Italy proposes age verification and digital identities for accessing social media
EDRi member Hermes Center sheds light on the current case against TikTok in Italy, where three solutions are circulating on how to make sure that children will not access certain online contents unless supervised by their guardians.
Designed by: @rawpixel.com/Freepik
On 22 January 2021, the Italian Data Protection Authority (DPA) ordered TikTok to stop processing the personal data of users whose age couldn’t be exactly verified by the company. The decision comes after a 10-year-old child allegedly died after taking part in a challenge on TikTok. Although it is still not clear if the death is in fact linked to the platform, the DPA decision sparked an intense debate on technical proposals to find solutions to an age-old problem: how to make sure that children will not access certain online contents unless supervised by their guardians.
Currently, three main solutions have been proposed in Italy: one is focused on using AI profiling to identify children, and the other two make use of the national eID, called System for Public Digital Identity (SPID). Currently, people can use SPID to access online services provided by the public administration.

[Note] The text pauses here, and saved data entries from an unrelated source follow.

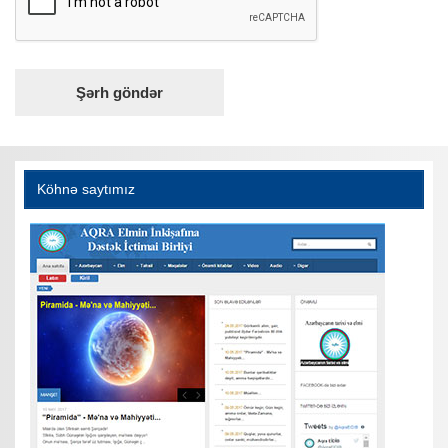
Köhnə saytımız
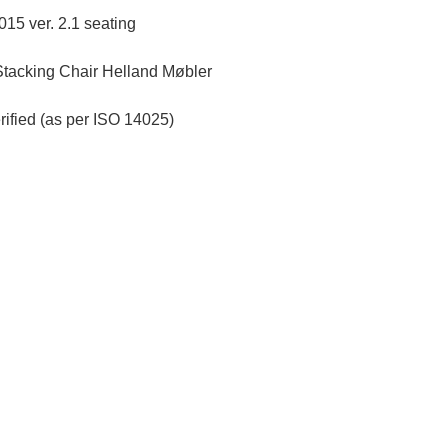
15 ver. 2.1 seating
acking Chair Helland Møbler
erified (as per ISO 14025)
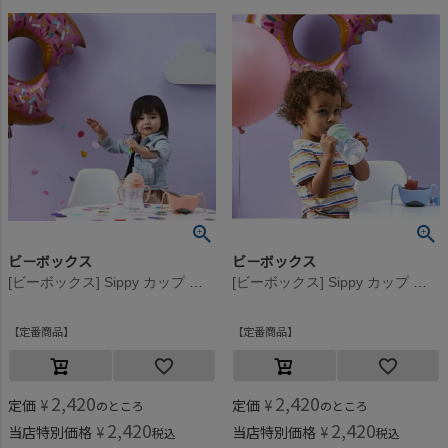
ビーボックス
ビーボックス
[ビーボックス] Sippy カップ ジェラートシリーズ(240ml) トゥッティフルッティ
[ビーボックス] Sippy カップ ジェラートシリーズ(240ml) ピスタチオ
定番商品
定番商品
2,420
2,420
定価
¥
定価
¥
のところ
のところ
2,420
2,420
当店特別価格
¥
当店特別価格
¥
税込
税込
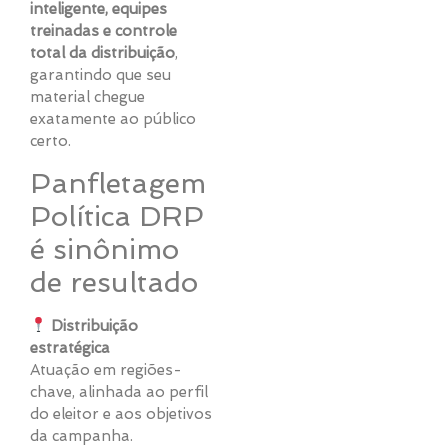
inteligente, equipes
treinadas e controle
total da distribuição
,
garantindo que seu
material chegue
exatamente ao público
certo.
Panfletagem
Política DRP
é sinônimo
de resultado
Distribuição
estratégica
Atuação em regiões-
chave, alinhada ao perfil
do eleitor e aos objetivos
da campanha.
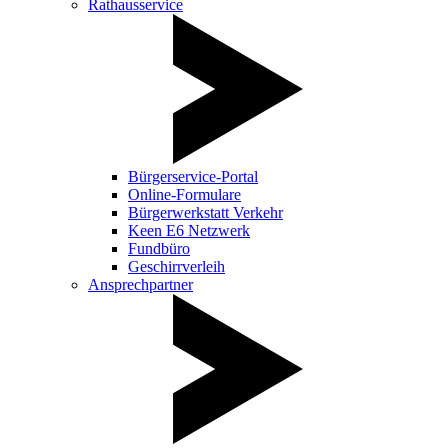
Rathausservice
Bürgerservice-Portal
Online-Formulare
Bürgerwerkstatt Verkehr
Keen E6 Netzwerk
Fundbüro
Geschirrverleih
Ansprechpartner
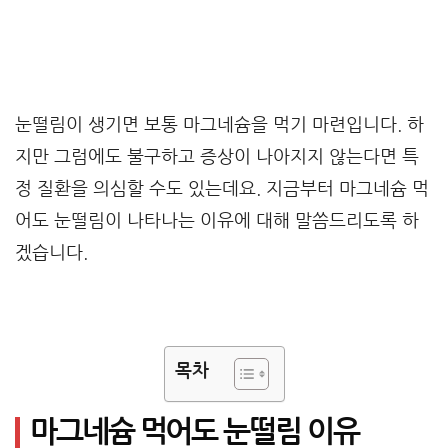
눈떨림이 생기면 보통 마그네슘을 먹기 마련입니다. 하
지만 그럼에도 불구하고 증상이 나아지지 않는다면 특
정 질환을 의심할 수도 있는데요. 지금부터 마그네슘 먹
어도 눈떨림이 나타나는 이유에 대해 말씀드리도록 하
겠습니다.
목차
마그네슘 먹어도 눈떨림 이유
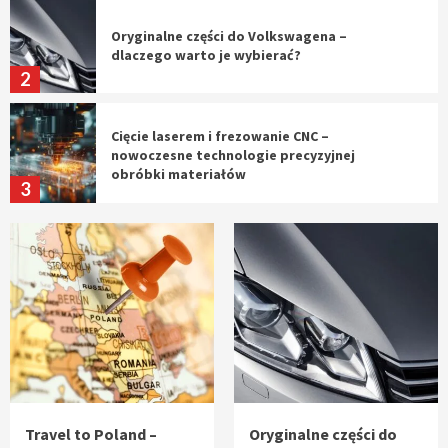
Oryginalne części do Volkswagena –
dlaczego warto je wybierać?
2
Cięcie laserem i frezowanie CNC –
nowoczesne technologie precyzyjnej
obróbki materiałów
3
Czy sztuczna inteligencja wyprze pracę
geodety w przyszłości?
4
Tworzenie aplikacji internetowych – jak
powstają nowoczesne rozwiązania cyfrowe
5
Travel to Poland –
Oryginalne części do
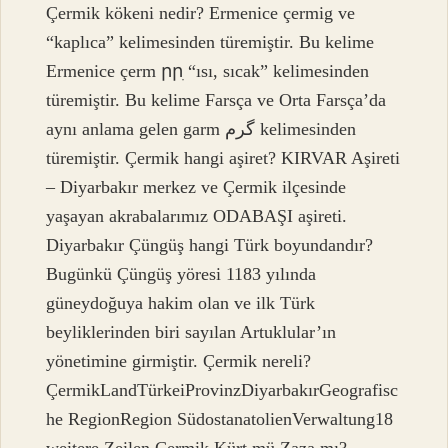
Çermik kökeni nedir? Ermenice çermig ve
“kaplıca” kelimesinden türemiştir. Bu kelime
Ermenice çerm րրִ “ısı, sıcak” kelimesinden
türemiştir. Bu kelime Farsça ve Orta Farsça’da
aynı anlama gelen garm گرم kelimesinden
türemiştir. Çermik hangi aşiret? KIRVAR Aşireti
– Diyarbakır merkez ve Çermik ilçesinde
yaşayan akrabalarımız ODABAŞI aşireti.
Diyarbakır Çüngüş hangi Türk boyundandır?
Bugünkü Çüngüş yöresi 1183 yılında
güneydoğuya hakim olan ve ilk Türk
beyliklerinden biri sayılan Artuklular’ın
yönetimine girmiştir. Çermik nereli?
ÇermikLandTürkeiProvinzDiyarbakırGeografisc
he RegionRegion SüdostanatolienVerwaltung18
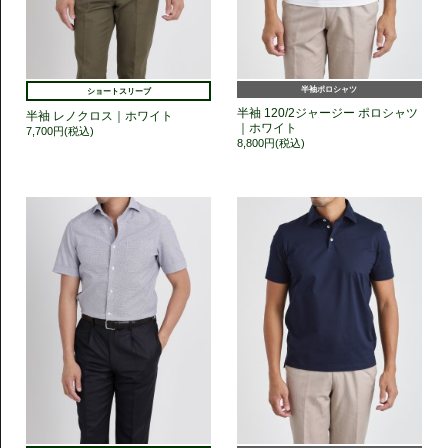
半袖ポロシャツ
ショートスリーブ
半袖 120/2ジャージー ポロシャツ
半袖 レノクロス｜ホワイト
｜ホワイト
7,700円(税込)
8,800円(税込)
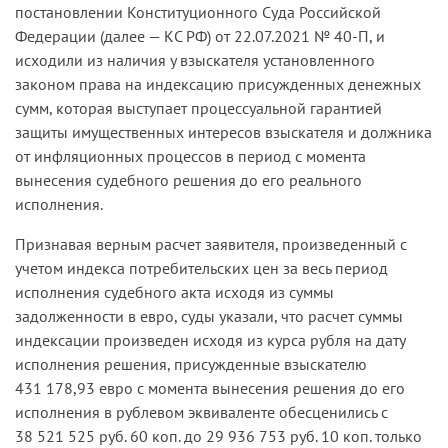
постановлении Конституционного Суда Российской
Федерации (далее — КС РФ) от 22.07.2021 № 40-П, и
исходили из наличия у взыскателя установленного
законом права на индексацию присужденных денежных
сумм, которая выступает процессуальной гарантией
защиты имущественных интересов взыскателя и должника
от инфляционных процессов в период с момента
вынесения судебного решения до его реального
исполнения.
Признавая верным расчет заявителя, произведенный с
учетом индекса потребительских цен за весь период
исполнения судебного акта исходя из суммы
задолженности в евро, суды указали, что расчет суммы
индексации произведен исходя из курса рубля на дату
исполнения решения, присужденные взыскателю
431 178,93 евро с момента вынесения решения до его
исполнения в рублевом эквиваленте обесценились с
38 521 525 руб. 60 коп. до 29 936 753 руб. 10 коп. только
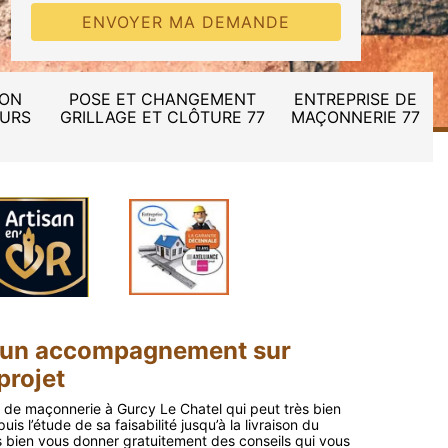
ION
POSE ET CHANGEMENT
ENTREPRISE DE
MURS
GRILLAGE ET CLÔTURE 77
MAÇONNERIE 77
 un accompagnement sur
projet
 de maçonnerie à Gurcy Le Chatel qui peut très bien
s l’étude de sa faisabilité jusqu’à la livraison du
s bien vous donner gratuitement des conseils qui vous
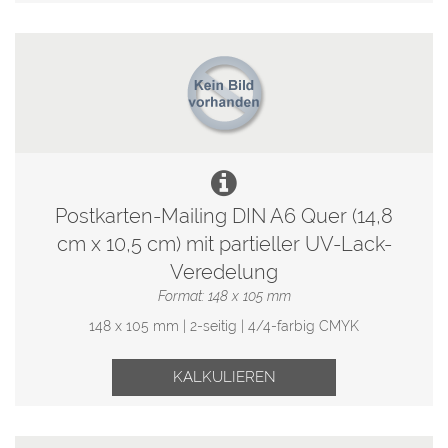
Postkarten-Mailing DIN A6 Quer (14,8
cm x 10,5 cm) mit partieller UV-Lack-
Veredelung
Format: 148 x 105 mm
148 x 105 mm | 2-seitig | 4/4-farbig CMYK
KALKULIEREN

Unexpectedly, the first one is proposed by one of the members of the board of the Italian DPA, Guido Scorza. According to an interview, Scorza proposes that TikTok should only use data that it already has and “could use this artificial intelligence, that it already employs to profile users, also to prevent access to children.” This is a solution that TikTok has already committed to further evaluate, according to the answer that the company sent to the Italian DPA.
The second solution requires parents to enable their children to have a particular SPID under their management. It was proposed by the then-Minister of Innovation, Paola Pisano. In this way, all users would access social networks via SPID. If identified as a child, the digital identity provider would only share the date of birth of the user with the company. The Ministry of Innovation has said that they have been working on this solution for months and, reportedly, the Italian DPA is currently checking the feasibility and privacy aspects of it.
In the third solution, the child receives a temporary password (a token) that the parent creates with his/her SPID. The platform would not have control over this data and in this way, there would be no sharing of private information: the digital identity provider would not give out any personal details regarding children’s identity, only proof of not being underage. This method should apply also to all the other users.
What next?
At the moment, due to the formation of the new Italian government, it’s not clear if either of these 3 solutions will ever become reality. However, age verification and digital identity will definitely be at the forefront of the European debate. As is already the case: the European Directorate-General for Communications Networks, Content and Technology (DG Connect) launched in May 2020 a call for a pilot project whose objectives are to map “existing methods of age-verification and obtaining parental consent in the context of online child protection” and to “commission, design, implement and test an interoperable infrastructure for child online protection including in particular age-verification and obtaining parental consent of users of video-sharing platforms or other similar online services, using different approaches, including for example eID.” According to the project page, the project should have already started in January 2021.
Setting up a direct channel between social media and digital identity providers, albeit only for age verification, risks opening the opportunity for demanding everyone to use their real identity to access the internet. In fact, the call to forbid online anonymity in order to curb hate speech or online disinformation periodically resurfaces in Italy.